((
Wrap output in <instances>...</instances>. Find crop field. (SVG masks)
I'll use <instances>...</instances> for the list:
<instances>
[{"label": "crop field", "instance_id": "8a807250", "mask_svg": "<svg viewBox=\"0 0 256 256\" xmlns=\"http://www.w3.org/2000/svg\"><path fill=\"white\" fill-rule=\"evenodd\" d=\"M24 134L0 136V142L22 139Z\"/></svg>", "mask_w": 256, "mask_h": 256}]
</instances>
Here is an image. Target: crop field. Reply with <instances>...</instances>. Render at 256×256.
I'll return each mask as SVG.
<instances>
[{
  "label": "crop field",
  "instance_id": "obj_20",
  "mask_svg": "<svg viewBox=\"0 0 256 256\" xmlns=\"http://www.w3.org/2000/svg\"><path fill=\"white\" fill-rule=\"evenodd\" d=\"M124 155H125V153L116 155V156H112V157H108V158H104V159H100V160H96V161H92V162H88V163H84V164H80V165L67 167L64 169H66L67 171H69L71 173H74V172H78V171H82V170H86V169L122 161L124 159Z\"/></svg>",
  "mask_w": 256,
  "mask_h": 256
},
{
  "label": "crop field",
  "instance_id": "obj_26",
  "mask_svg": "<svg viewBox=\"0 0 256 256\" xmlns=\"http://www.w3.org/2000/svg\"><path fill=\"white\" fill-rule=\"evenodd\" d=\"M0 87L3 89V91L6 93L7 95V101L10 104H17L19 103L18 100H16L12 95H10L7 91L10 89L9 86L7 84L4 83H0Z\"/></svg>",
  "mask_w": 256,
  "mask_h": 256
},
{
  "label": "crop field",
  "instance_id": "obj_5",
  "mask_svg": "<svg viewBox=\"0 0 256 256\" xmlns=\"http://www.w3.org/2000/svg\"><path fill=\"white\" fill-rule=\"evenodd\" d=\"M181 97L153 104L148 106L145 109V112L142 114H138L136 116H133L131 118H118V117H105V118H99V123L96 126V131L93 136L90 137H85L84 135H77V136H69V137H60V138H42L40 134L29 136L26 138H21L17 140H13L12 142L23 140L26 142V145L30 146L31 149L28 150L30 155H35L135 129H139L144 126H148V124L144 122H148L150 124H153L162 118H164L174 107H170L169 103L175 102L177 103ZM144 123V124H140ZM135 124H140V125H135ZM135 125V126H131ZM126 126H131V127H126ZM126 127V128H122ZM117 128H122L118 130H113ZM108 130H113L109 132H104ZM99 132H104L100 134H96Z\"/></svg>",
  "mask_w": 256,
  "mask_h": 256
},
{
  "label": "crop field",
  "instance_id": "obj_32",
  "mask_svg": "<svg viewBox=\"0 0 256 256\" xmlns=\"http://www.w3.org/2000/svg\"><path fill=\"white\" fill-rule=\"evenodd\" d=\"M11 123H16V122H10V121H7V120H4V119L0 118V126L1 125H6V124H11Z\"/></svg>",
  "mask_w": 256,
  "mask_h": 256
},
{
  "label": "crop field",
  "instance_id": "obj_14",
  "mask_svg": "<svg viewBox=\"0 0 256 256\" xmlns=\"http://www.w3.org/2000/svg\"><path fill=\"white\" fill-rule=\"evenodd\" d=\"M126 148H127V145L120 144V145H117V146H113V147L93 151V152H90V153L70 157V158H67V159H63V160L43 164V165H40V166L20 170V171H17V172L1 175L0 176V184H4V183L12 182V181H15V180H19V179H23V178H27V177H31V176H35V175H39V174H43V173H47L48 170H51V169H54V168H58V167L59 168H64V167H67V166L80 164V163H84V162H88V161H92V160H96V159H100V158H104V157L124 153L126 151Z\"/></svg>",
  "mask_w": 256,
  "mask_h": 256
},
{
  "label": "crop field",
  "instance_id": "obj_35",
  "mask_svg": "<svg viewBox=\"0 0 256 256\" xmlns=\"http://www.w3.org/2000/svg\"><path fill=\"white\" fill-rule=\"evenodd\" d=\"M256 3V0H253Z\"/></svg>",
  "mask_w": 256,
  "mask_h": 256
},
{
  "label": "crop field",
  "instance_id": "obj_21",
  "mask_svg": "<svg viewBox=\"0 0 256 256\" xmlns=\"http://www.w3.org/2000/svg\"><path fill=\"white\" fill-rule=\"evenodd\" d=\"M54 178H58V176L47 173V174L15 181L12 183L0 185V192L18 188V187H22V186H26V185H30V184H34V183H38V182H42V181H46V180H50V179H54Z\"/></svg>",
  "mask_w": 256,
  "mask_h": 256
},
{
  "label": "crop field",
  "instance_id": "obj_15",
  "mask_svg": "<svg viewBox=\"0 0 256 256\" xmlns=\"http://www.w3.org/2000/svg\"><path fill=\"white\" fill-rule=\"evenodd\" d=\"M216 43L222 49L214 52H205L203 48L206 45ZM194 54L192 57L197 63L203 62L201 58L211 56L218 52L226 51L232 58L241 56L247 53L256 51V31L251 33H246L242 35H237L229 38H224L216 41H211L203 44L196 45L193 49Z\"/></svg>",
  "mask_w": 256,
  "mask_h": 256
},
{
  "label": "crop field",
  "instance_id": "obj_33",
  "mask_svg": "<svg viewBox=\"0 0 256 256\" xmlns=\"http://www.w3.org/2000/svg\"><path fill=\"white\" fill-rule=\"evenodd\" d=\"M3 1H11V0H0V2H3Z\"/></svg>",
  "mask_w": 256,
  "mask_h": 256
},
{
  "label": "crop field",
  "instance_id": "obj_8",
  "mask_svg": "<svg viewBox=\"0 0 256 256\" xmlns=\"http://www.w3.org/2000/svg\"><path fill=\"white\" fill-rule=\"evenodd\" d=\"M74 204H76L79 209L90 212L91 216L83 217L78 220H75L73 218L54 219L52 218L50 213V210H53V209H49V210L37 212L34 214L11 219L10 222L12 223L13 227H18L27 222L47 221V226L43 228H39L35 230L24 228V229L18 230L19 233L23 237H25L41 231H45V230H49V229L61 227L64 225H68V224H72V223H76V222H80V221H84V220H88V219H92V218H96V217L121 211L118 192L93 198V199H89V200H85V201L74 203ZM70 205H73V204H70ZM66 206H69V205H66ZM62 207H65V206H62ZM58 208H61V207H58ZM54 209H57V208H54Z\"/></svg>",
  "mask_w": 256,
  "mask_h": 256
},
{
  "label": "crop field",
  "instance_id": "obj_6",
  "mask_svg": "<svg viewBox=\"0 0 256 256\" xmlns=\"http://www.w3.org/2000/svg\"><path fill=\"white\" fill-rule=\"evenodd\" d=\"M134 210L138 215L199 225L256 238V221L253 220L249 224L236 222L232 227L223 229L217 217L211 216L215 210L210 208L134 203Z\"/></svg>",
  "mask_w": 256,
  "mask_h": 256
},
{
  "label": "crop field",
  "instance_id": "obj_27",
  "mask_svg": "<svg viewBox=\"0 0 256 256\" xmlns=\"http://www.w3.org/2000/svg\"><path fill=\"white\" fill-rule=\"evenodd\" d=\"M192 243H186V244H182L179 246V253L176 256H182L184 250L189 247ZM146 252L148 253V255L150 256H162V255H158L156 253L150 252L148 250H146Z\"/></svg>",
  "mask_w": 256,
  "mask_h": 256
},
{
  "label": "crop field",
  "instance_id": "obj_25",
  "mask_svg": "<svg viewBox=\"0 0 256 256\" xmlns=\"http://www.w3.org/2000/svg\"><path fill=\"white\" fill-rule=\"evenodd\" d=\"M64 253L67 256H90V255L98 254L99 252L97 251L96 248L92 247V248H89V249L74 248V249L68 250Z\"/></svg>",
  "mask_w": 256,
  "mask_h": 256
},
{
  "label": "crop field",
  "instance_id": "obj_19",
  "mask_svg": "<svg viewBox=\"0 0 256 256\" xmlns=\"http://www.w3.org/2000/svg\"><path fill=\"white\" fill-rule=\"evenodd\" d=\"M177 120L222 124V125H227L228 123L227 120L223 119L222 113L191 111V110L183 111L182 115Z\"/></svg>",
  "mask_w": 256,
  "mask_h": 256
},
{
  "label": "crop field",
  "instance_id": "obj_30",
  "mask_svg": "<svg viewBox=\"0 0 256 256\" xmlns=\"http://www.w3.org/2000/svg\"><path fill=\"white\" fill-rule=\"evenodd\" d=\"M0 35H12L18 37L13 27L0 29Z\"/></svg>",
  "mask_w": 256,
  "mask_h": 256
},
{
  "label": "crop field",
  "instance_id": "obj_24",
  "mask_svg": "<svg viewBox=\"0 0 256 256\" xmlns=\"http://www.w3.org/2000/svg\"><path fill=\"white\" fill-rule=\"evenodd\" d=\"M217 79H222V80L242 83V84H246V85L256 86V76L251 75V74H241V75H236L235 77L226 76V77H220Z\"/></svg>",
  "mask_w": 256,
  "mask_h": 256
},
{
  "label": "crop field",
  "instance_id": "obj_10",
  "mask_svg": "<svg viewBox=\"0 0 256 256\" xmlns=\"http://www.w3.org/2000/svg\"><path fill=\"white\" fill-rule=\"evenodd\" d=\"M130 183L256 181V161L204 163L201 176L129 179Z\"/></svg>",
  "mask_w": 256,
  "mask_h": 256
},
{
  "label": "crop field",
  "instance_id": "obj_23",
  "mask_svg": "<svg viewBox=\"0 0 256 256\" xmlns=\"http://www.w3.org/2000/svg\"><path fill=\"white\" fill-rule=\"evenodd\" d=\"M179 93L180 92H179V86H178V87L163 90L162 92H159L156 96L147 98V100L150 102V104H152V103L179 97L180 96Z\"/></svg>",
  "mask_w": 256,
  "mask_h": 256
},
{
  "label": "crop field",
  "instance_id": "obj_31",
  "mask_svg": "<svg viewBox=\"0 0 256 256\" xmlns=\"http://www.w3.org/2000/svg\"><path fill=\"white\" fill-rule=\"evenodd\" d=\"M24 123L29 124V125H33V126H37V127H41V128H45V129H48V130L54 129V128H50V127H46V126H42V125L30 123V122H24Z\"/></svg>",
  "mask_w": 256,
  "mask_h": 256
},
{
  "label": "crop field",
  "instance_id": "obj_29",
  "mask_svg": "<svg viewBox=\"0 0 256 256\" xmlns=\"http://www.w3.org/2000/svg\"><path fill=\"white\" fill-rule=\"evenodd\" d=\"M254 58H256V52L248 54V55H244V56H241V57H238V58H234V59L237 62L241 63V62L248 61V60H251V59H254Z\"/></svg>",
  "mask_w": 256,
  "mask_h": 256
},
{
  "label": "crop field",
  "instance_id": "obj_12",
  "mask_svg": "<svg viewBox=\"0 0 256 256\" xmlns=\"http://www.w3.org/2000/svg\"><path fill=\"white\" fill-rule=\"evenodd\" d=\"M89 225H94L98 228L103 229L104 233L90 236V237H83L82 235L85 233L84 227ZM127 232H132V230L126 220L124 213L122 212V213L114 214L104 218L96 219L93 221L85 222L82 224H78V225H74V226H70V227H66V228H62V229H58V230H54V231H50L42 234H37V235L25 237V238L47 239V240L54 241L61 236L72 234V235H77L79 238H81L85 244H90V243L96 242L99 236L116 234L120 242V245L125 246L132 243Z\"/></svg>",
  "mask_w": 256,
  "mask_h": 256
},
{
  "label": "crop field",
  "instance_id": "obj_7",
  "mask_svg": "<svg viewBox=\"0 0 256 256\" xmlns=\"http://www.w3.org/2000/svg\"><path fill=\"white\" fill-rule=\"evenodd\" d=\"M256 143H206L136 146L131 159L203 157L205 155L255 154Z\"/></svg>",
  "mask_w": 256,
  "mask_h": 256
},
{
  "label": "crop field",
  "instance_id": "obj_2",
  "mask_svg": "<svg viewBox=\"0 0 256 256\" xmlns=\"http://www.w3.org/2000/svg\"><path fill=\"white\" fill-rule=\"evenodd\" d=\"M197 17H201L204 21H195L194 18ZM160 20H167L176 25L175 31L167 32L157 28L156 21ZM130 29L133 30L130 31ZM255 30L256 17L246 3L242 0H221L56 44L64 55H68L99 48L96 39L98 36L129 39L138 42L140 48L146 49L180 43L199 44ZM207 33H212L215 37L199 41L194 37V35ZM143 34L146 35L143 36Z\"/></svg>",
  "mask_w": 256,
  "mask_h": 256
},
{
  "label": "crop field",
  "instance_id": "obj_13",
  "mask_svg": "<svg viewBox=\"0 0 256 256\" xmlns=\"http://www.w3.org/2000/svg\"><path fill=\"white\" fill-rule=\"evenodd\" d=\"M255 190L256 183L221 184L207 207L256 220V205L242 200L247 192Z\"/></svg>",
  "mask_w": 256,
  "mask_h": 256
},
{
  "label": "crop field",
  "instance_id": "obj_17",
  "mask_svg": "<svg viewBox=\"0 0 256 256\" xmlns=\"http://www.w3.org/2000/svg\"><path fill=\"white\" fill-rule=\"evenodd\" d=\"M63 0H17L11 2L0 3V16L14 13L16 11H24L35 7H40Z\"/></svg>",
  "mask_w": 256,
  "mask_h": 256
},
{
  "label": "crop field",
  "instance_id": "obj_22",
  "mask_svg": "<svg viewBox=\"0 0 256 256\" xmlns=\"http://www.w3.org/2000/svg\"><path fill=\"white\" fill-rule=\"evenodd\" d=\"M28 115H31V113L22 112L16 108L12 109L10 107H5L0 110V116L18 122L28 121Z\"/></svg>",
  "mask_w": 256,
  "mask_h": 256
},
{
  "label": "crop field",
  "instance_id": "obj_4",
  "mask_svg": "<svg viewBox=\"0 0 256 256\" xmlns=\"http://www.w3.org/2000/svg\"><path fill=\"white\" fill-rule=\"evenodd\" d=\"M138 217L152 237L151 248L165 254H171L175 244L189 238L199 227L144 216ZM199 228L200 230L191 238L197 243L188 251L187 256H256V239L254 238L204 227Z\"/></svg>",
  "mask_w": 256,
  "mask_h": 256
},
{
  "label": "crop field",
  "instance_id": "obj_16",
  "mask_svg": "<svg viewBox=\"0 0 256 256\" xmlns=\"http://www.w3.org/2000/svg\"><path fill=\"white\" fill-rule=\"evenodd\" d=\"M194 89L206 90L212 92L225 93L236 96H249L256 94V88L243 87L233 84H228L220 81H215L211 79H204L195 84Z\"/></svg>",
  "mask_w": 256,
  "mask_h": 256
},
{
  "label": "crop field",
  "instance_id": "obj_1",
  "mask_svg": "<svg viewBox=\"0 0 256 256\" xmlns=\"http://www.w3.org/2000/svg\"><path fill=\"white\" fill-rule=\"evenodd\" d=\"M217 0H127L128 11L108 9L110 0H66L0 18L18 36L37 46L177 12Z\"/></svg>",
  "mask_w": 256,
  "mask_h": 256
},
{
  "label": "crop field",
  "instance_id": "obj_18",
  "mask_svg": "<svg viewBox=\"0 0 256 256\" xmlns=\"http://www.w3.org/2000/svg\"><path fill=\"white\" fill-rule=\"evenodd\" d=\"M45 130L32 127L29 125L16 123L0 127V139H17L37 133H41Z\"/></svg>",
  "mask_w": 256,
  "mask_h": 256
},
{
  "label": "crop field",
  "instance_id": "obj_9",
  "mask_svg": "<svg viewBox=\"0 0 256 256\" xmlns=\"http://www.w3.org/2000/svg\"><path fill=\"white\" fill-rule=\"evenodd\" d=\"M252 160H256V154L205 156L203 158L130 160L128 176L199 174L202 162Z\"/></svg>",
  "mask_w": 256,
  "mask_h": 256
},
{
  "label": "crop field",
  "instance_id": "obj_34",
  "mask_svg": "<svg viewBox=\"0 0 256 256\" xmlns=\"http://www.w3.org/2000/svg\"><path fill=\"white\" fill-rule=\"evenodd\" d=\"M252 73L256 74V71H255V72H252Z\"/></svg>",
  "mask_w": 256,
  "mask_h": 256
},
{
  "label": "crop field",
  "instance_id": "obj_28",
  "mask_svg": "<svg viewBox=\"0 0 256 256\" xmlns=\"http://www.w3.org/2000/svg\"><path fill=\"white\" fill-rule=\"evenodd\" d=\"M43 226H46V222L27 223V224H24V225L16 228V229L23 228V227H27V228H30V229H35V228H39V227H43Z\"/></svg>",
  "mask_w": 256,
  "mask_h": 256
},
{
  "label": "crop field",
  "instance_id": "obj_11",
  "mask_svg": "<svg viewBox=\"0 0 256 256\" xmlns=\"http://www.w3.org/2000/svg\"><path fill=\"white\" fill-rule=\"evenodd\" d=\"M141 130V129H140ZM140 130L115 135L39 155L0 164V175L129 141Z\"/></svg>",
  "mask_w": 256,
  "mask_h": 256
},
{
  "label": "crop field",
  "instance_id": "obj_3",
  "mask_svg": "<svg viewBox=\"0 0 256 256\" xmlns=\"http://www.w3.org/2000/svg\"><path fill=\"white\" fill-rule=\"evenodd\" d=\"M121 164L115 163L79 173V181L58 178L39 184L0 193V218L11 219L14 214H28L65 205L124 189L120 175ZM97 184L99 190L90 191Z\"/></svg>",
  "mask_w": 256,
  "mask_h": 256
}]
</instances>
))
((
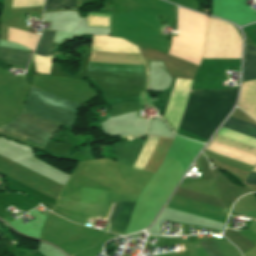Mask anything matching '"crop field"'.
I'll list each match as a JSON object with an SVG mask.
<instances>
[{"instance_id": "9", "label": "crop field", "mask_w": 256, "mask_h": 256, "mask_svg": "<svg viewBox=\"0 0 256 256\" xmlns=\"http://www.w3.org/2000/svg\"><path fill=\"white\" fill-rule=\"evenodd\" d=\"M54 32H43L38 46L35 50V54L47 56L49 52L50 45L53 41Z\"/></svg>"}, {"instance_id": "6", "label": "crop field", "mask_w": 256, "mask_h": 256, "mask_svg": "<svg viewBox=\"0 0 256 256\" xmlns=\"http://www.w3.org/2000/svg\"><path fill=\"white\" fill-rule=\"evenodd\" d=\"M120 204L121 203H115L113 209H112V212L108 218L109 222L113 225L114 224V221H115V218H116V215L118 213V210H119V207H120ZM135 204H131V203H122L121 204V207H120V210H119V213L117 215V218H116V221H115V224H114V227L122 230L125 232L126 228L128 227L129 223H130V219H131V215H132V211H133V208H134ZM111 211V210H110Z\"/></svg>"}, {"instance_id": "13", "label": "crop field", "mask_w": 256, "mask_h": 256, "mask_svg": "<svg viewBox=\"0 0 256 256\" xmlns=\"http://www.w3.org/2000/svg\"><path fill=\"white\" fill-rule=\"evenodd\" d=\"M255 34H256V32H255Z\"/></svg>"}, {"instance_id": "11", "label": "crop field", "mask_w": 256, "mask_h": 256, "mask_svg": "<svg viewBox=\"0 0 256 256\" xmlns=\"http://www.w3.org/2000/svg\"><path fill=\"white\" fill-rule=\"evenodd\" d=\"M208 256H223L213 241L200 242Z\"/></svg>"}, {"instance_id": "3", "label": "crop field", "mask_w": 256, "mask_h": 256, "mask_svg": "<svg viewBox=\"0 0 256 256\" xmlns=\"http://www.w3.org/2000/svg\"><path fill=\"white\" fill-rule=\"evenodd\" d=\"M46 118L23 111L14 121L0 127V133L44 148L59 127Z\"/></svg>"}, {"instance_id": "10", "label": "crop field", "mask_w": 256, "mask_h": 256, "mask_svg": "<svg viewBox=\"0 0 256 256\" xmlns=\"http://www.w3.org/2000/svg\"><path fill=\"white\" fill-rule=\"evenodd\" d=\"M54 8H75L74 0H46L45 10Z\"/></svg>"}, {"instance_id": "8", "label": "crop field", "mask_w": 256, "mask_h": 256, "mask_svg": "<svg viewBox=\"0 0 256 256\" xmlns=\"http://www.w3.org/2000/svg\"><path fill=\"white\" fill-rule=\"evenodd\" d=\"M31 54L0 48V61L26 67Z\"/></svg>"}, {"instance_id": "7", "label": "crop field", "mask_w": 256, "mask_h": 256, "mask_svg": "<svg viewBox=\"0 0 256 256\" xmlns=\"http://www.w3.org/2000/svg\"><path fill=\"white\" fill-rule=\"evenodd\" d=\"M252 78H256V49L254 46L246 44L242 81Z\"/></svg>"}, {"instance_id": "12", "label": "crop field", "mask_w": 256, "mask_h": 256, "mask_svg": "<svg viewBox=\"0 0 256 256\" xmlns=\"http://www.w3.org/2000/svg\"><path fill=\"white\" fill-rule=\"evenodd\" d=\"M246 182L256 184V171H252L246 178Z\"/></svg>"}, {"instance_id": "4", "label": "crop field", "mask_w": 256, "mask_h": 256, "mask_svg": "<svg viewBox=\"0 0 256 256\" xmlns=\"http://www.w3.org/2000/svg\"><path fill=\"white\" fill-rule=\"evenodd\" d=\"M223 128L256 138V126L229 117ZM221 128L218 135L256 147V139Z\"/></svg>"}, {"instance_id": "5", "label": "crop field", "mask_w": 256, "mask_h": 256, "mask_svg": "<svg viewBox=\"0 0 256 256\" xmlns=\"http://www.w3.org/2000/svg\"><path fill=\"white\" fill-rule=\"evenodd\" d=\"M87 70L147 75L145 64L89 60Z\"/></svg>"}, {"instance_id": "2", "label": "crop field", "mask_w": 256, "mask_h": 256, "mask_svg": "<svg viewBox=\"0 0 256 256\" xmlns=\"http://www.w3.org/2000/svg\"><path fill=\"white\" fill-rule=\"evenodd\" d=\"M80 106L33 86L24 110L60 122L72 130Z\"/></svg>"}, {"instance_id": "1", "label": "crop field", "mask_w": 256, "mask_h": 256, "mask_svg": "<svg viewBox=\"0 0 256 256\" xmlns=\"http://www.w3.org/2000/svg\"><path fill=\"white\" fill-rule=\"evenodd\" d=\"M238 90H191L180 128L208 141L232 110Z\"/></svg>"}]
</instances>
))
• **PROBLEM DESCRIPTION**
Retype the lines from the one containing "Wrap output in" through the one containing "Here is an image.", inclusive, keeping every character the same.

• **WRITTEN RESPONSE**
Wrap output in <instances>...</instances>. Find crop field. (SVG masks)
I'll use <instances>...</instances> for the list:
<instances>
[{"label": "crop field", "instance_id": "8a807250", "mask_svg": "<svg viewBox=\"0 0 256 256\" xmlns=\"http://www.w3.org/2000/svg\"><path fill=\"white\" fill-rule=\"evenodd\" d=\"M24 134L0 136V142L22 139Z\"/></svg>", "mask_w": 256, "mask_h": 256}]
</instances>
Here is an image. Target: crop field. Reply with <instances>...</instances>. Render at 256×256.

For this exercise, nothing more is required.